• **Work item a**
List every person named in the Acts 3:12–19 passage below.

• **Given passage**
Easter 4: Resurrection of the body

anatomy
anatomy" by Ben Giles, on Flickr

Acts 3:12–19
When Peter saw it, he addressed the people, "You Israelites, why do you wonder at this, or why do you stare at us, as though by our own power or piety we had made him walk? The God of Abraham, the God of Isaac, and the God of Jacob, the God of our ancestors has glorified his servant Jesus, whom you handed over and rejected in the presence of Pilate, though he had decided to release him. But you rejected the Holy and Righteous One and asked to have a murderer given to you, and you killed the Author of life, whom God raised from the dead. To this we are witnesses. And by faith in his name, his name itself has made this man strong, whom you see and know; and the faith that is through Jesus has given him this perfect health in the presence of all of you. And now, friends, I know that you acted in ignorance, as did also your rulers. In this way God fulfilled what he had foretold through all the prophets, that his Messiah would suffer. Repent therefore, and turn to God so that your sins may be wiped out.

• **Excerpted records**
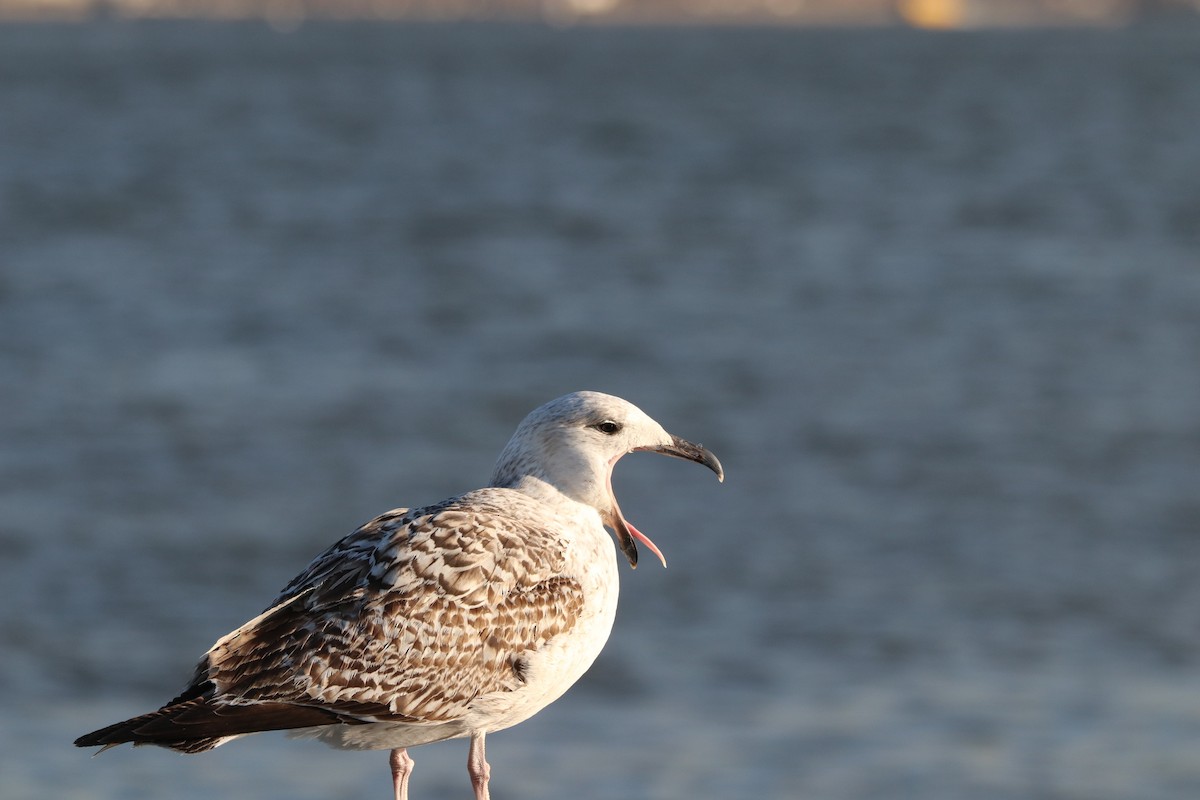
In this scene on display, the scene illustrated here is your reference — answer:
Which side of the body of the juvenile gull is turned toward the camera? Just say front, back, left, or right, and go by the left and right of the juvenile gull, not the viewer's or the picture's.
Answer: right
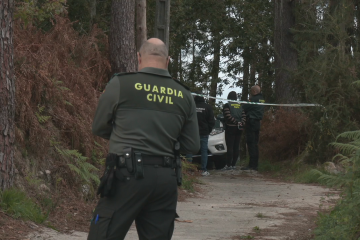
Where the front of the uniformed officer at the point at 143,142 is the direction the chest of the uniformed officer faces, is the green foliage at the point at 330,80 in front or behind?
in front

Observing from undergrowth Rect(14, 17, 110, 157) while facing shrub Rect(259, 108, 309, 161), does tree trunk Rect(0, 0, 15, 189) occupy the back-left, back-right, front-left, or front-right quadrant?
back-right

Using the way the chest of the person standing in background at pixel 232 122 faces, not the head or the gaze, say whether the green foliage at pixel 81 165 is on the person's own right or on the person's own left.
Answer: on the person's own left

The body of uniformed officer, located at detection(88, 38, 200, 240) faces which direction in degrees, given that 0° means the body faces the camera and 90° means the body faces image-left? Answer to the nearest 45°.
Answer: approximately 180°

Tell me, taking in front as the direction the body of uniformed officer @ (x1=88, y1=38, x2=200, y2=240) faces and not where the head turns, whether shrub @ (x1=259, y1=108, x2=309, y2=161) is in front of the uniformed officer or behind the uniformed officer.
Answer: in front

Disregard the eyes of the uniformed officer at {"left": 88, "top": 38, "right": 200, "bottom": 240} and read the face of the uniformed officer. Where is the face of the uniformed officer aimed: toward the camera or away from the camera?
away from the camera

• **Work item b**
How many lines in the rows above contain the string "camera"? Matches must have the same case. Reply with the number only.

• **Task result a**
Peter, Abraham, Isaac, Jacob, Jesus, Pilate

• **Task result b**
4